* _QUOTED TEXT_:
Screwed
by Eoin Colfer
Hardcover, 304 pg.
Overlook Hardcover, 2013
Read: Jan. 27-31, 2014
I saw that the sequel to Colfer’s Plugged was out, and I had a dim recollection that I enjoyed Plugged (and can look up my rating on Goodreads), but I can’t remember a lick of it. Which bothered me, but I figure it’ll come back to me with some work — so I put a reserve on it at the library. When I went to pick it up, I still couldn’t remember anything about its predecessor, which still bugged me. I read the jacket copy — doesn’t help, and now it’s driving me crazy. I read the first two pages — nothing. But at the bottom of the second page I read:
And those eyes? Big and blue, rimmed with way too much eyeliner. Men have climbed into hollow wooden horses for eyes like that.
With lines like that, who cares what I remembered? This is a great read, so much fun, and laugh out loud funny when you’re not horrified by the violence. Colfer writes like a Don Winslow who hasn’t slept in a week thanks to existing on a truly inhuman amount of energy drinks.
It’s not long after that observation that the tide starts to turn for Daniel McEvoy, our narrator. The two-bit gangster he angered in Plugged has decided on a way for McEvoy to start to make things right between them. Sure, it’s probably just a set-up, but what choice does he have? Especially with his best friend and the owner of those eyes serving as handy targets.
Before he gets the chance to figure out just what’s going on, Daniel stumbles across his long-lost aunt (in the middle of a decades-long bender), his grandfather’s fourth (or so, I don’t remember exactly) wife, a young wanna-be wiseguy, the wanna-be’s actual wiseguy henchman, the would-be gangster, a couple of corrupt policemen, a masked assassin, a killer lightning bolt, a car at the bottom of the river, and a few other obstacles. Daniel deals with each of these with a combination of world-weary cynicism, gallows humor, an unexpected romanticism with a trace of optimism and lethal force. The latter is really what carries the day, obviously, but it’s the rest that makes reading his exploits worth it — and darn enjoyable.

Stored data entries:
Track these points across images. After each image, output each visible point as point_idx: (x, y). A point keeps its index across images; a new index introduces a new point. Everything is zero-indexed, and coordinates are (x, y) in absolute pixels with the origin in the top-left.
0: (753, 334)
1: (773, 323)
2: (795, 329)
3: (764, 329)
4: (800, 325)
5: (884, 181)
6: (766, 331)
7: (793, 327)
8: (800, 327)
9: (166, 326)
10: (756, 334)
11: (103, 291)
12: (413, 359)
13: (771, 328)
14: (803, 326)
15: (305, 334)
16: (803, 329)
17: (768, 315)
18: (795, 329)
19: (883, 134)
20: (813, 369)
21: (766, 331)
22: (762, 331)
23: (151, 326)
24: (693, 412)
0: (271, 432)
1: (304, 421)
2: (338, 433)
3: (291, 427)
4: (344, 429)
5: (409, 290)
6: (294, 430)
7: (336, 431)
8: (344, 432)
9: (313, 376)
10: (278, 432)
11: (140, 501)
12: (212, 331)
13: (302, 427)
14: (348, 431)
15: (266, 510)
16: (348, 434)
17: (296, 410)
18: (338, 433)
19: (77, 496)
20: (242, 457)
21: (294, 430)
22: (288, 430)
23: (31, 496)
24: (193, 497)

* _TASK TO CARRY OUT_: The review of Screwed says Daniel deals with each obstacle through a combination of things. List every item in that combination.

* _TASK ANSWER_:
- world-weary cynicism
- gallows humor
- an unexpected romanticism with a trace of optimism
- lethal force